PROBLEM DETAILS: Check each line of the data below for the string "clavier", then state how many have it and nothing else.

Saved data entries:
--- --- ---

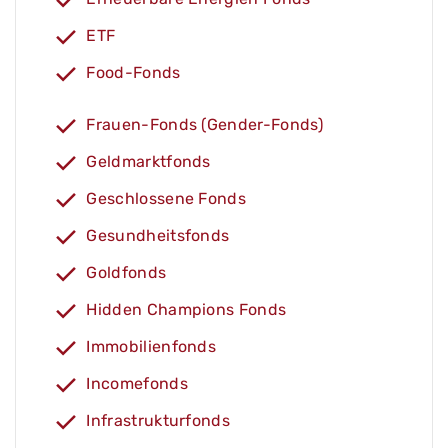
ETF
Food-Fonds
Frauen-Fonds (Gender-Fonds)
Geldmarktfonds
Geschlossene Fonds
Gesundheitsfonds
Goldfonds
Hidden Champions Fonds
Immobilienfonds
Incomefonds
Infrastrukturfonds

--- --- ---

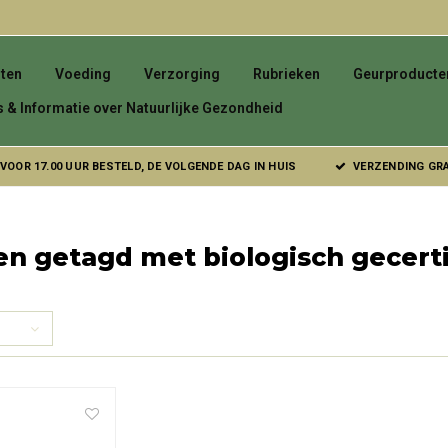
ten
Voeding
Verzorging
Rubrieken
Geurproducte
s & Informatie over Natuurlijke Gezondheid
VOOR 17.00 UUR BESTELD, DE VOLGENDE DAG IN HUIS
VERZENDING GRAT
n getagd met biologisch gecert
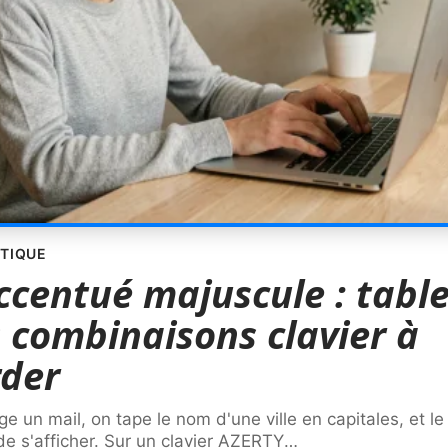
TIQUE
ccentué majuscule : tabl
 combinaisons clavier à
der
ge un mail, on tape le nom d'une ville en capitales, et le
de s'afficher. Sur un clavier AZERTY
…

--- --- ---

RESULT OF THIS TASK: 2